Geological sequestration of carbon dioxide in the Cambrian Mount Simon Sandstone: Regional storage capacity, site characterization, and large-scale injection feasibility, Michigan Basin

The Mount Simon Sandstone (Cambrian) is recognized as an important deep saline reservoir with potential to serve as a target for geological sequestration in the Midwest, United States. The Mount Simon Sandstone in Michigan consists primarily of sandy clastics and grades upward into the more argillaceous Eau Claire Formation, which serves as a regional confining zone. The Mount Simon Sandstone lies at depths from about 914 m (3000 ft) to more than 4572 m (15,000 ft) in the Michigan Basin and ranges in thickness from more than 396 m (1300 ft) to near zero adjacent to basement highs. The Mount Simon Sandstone has variable reservoir quality characteristics dependent on sedimentary facies variations and depth-related diagenesis.
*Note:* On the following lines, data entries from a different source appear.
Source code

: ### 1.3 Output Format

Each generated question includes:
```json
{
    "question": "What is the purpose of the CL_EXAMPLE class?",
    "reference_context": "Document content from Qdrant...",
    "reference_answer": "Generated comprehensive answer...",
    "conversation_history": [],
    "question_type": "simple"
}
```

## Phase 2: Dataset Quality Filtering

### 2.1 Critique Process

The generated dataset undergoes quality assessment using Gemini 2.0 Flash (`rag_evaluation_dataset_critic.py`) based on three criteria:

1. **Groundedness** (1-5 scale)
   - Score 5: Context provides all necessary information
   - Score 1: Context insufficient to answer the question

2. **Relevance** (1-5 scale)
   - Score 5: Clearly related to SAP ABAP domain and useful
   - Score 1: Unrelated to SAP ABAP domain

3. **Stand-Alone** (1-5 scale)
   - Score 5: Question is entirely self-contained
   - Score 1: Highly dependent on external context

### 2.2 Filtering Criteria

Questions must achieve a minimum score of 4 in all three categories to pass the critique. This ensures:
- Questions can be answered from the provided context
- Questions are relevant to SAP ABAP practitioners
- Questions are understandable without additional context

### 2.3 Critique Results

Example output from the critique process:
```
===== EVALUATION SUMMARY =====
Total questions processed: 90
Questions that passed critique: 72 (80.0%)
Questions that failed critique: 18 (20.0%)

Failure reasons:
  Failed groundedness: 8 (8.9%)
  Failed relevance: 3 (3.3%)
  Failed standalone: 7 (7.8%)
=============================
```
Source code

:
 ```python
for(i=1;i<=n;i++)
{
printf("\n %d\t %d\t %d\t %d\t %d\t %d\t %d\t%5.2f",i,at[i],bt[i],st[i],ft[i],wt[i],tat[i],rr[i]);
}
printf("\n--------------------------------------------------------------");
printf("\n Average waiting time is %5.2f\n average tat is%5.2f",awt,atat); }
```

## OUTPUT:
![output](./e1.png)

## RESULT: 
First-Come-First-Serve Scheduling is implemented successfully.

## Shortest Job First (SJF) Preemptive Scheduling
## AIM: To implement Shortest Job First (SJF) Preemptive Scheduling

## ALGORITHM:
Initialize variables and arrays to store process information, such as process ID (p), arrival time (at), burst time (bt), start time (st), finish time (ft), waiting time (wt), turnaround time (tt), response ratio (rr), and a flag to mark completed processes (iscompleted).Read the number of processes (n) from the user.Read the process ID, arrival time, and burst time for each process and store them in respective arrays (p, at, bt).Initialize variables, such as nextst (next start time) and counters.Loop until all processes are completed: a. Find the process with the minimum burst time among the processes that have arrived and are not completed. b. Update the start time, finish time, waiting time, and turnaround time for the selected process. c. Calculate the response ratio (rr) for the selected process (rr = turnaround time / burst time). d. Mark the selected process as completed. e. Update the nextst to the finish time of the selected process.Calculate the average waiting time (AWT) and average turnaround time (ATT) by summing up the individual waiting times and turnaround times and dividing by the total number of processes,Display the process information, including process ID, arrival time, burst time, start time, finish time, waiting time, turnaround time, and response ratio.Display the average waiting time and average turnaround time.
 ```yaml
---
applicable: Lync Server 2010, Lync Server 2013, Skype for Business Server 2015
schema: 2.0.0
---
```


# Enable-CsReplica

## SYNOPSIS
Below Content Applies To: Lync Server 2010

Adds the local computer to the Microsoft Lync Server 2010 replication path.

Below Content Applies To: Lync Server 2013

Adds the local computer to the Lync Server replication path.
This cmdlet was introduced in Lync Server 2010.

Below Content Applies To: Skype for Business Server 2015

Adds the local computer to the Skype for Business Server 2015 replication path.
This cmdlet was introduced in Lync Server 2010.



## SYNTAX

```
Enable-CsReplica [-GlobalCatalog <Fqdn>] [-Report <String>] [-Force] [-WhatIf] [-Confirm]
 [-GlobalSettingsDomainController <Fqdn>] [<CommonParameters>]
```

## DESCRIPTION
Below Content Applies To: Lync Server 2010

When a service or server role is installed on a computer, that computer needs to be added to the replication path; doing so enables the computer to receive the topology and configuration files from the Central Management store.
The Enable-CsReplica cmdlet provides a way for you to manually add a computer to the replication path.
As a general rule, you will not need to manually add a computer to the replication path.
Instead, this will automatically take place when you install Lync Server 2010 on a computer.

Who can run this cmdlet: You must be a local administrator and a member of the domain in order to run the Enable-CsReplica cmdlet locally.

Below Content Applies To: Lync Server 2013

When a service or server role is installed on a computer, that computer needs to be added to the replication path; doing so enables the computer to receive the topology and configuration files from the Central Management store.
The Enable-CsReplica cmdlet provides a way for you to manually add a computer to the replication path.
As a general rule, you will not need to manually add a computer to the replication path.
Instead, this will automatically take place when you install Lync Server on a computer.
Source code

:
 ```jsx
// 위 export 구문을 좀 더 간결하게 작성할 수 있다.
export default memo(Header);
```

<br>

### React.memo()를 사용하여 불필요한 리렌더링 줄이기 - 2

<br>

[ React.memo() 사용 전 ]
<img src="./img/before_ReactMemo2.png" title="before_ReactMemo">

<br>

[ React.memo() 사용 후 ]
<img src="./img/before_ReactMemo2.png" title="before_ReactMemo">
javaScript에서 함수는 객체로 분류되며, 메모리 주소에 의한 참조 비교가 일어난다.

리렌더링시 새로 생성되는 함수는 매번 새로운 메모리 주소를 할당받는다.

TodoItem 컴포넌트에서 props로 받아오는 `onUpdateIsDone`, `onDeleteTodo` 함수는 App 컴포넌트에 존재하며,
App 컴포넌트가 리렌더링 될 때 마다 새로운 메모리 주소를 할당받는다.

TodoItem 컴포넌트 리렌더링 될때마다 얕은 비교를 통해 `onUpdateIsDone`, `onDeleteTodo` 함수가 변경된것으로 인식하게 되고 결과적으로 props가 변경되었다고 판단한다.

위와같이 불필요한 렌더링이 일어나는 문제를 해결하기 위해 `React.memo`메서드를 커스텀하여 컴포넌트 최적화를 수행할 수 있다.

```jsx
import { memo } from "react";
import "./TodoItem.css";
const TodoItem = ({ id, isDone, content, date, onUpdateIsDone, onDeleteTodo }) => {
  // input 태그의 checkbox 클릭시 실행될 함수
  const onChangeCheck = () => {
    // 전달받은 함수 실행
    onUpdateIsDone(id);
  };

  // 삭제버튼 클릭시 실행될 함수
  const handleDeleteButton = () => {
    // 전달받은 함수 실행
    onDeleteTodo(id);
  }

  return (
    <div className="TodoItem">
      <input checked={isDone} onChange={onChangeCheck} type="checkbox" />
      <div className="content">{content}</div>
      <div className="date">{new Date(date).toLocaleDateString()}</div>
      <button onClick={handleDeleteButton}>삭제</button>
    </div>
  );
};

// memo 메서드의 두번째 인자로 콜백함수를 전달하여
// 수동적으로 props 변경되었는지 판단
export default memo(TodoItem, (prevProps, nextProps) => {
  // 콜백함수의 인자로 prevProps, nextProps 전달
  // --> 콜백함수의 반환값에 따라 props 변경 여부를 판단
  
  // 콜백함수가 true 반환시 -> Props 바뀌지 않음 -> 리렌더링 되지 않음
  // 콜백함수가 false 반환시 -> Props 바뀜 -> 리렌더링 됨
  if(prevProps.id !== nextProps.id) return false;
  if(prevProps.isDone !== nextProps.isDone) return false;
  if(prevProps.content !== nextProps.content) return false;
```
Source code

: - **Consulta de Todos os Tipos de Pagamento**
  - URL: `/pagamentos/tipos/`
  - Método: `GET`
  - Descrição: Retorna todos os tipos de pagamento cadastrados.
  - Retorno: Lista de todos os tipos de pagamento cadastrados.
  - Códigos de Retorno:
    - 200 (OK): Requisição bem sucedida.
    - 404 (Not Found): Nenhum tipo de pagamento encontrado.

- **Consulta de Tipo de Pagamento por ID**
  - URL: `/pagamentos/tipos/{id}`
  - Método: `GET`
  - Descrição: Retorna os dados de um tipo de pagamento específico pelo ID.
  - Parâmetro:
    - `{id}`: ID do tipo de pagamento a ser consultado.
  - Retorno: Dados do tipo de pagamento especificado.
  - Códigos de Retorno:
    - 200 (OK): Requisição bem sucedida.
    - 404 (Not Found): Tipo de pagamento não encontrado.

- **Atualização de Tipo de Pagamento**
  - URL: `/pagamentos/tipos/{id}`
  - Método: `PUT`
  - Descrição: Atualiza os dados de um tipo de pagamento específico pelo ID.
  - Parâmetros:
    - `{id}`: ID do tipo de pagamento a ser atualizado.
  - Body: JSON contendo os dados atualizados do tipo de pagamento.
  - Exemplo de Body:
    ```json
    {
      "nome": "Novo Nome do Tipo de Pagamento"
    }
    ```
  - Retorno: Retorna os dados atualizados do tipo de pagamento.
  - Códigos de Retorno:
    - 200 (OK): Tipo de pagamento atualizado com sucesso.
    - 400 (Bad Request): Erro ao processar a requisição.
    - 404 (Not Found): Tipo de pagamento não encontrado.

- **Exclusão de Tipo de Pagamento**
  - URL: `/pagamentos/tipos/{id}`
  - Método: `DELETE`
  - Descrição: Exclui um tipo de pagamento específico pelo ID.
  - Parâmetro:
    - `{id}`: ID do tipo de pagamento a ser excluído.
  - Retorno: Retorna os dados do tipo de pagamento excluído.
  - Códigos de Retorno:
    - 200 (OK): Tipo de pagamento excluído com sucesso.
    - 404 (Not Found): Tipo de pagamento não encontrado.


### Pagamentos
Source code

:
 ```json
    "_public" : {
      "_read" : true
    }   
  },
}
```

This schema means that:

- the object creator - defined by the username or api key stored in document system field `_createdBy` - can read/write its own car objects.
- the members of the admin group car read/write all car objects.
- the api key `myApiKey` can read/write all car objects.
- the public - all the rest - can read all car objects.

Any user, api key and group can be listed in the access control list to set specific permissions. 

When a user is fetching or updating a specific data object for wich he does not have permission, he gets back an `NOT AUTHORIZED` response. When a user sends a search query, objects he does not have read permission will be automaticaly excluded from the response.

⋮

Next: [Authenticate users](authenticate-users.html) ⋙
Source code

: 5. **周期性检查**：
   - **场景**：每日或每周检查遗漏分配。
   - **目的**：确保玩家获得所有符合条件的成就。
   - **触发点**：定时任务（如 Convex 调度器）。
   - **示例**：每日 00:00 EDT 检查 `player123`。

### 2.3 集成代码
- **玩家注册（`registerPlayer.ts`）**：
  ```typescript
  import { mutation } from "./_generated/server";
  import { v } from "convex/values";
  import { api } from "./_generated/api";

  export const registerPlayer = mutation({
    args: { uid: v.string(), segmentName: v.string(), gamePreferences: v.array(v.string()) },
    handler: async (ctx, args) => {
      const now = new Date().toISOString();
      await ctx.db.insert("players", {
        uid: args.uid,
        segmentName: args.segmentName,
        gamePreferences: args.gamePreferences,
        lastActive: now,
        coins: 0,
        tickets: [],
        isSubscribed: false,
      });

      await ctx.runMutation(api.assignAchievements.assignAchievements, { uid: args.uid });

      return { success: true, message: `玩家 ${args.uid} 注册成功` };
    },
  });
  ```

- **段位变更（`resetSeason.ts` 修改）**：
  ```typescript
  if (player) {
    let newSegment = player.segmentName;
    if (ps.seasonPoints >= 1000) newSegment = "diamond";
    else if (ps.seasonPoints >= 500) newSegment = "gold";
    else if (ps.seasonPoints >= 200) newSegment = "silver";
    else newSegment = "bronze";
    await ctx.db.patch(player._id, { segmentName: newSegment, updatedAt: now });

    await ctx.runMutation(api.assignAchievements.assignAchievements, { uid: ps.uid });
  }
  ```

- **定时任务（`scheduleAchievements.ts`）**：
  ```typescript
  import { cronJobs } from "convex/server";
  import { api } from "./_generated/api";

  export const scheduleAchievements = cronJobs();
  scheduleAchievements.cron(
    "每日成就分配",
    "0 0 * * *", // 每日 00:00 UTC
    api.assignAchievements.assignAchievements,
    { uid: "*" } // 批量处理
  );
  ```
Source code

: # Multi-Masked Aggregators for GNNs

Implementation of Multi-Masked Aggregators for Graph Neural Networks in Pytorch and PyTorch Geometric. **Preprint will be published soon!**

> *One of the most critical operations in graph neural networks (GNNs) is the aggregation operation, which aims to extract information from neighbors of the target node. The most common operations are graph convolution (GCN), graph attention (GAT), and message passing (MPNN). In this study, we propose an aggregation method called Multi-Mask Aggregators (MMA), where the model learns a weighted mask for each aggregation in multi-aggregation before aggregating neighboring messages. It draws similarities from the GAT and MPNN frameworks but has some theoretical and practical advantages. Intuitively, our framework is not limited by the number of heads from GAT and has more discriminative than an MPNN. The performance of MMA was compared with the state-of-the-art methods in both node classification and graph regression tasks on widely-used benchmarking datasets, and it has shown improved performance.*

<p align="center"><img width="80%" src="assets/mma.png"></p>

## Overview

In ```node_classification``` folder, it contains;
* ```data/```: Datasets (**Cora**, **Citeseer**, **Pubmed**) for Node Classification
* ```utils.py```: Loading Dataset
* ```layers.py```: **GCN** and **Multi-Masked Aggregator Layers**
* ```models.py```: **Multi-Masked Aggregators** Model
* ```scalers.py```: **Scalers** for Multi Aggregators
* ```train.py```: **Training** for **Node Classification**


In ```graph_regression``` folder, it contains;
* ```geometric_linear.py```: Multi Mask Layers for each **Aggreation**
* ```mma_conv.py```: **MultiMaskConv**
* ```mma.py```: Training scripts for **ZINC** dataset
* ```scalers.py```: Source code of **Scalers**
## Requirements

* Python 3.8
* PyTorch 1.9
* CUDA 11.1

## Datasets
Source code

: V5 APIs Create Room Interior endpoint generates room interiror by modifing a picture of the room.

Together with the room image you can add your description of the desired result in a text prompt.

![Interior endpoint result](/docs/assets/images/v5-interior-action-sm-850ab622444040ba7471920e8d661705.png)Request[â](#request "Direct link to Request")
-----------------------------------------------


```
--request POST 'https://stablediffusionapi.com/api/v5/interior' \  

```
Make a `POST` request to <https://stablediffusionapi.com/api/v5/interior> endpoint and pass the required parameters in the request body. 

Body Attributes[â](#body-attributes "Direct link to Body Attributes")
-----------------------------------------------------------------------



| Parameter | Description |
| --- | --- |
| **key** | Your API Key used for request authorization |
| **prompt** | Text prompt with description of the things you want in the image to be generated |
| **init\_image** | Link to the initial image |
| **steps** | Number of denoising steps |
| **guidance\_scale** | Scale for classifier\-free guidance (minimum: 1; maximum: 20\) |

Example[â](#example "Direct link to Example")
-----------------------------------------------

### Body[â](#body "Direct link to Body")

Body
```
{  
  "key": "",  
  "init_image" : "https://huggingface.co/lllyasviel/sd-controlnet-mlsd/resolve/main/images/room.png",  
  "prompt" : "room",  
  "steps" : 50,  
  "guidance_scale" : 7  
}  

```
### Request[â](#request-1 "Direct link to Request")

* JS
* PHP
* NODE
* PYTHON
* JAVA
On the basis of well-log-derived net porosity from wells in the Michigan Basin, estimates of total geological sequestration capacity were determined to be in excess of 29 billion metric tons (Gt). Most of this capacity is located in the southwestern part of the state. Numerical simulations of carbon dioxide (CO2) injection were conducted using the subsurface transport over multiple phases-water-CO2-salt (STOMP-WCS) simulator code to assess the potential for geologic sequestration into the Mount Simon saline reservoir in the area of Holland, Ottawa County, Michigan. At this locality, the reservoir is more than 260 m (850 ft) thick and has a minimum of 30 m (100 ft) of net porosity. The simulation used a CO2 injection period of 20 yr at a rate of 600,000 metric tons (t)/yr, followed by an equilibration period of 280 yr, for a total of 300 yr. After 20 yr, the total amount of CO2 injected is 12 million metric tons (Mt); after 300 yr, 9.8 Mt is modeled to remain as a free-phase (nonentrapped) supercritical CO2, 0.7 Mt is capillary-entrapped (residual) supercritical CO2, and 1.5 Mt dissolved into the brine. The injected CO2 spread to an area with a radius of 1.8 km (1.12 mi) after 20 yr of injection at a single well and to an area with a radius of 3.8 km (2.36 mi) after 300 yr. The low-permeability Eau Claire retards the upward migration of CO2. Pressures during injection at the bottom of the cap rock (1540.5-m [5054-ft] depth) are well below the fracture pressure limit of 27.9 MPa (4046.6 psi), assuming a fracture pressure gradient of 0.018 MPa/m (0.8 psi/ft) caused by the high permeability of the Mount Simon Sandstone.